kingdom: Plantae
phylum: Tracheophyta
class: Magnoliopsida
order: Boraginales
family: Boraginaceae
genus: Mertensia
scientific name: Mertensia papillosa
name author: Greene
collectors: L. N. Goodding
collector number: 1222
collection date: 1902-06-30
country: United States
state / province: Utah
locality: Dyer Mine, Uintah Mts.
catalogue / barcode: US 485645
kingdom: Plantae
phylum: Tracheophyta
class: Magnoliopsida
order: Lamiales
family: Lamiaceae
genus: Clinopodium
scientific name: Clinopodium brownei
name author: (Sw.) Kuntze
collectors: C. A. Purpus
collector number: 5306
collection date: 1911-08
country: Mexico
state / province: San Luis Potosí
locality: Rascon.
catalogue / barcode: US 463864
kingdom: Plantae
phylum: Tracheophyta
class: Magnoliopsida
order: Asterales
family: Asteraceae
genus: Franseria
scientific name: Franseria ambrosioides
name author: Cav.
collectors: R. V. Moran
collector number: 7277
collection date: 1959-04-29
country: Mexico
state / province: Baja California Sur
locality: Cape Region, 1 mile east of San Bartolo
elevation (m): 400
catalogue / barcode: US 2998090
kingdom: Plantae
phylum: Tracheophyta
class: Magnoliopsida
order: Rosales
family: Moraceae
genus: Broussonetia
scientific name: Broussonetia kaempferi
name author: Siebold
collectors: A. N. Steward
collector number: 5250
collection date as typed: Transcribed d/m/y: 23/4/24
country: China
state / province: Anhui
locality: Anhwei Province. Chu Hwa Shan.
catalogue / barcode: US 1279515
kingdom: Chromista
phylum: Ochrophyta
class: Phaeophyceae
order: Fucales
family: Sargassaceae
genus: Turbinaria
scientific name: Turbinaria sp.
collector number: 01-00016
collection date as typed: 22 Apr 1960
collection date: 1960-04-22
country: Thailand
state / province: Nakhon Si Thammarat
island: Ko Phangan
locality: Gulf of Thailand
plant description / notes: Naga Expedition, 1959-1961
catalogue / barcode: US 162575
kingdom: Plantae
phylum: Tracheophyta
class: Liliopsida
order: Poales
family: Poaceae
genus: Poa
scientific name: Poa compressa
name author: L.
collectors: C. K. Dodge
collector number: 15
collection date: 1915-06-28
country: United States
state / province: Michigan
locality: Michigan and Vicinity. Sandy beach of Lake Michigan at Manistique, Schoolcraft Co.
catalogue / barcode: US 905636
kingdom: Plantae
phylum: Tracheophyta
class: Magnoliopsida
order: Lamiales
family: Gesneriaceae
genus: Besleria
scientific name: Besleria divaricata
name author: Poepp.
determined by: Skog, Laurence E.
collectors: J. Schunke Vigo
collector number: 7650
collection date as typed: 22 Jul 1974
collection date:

------

Format the lines from the one containing "name author: Poepp." through the last line of the items as a JSON list of strings, one string per line, omitting blank lines.

[
  "name author: Poepp.",
  "determined by: Skog, Laurence E.",
  "collectors: J. Schunke Vigo",
  "collector number: 7650",
  "collection date as typed: 22 Jul 1974",
  "collection date:"
]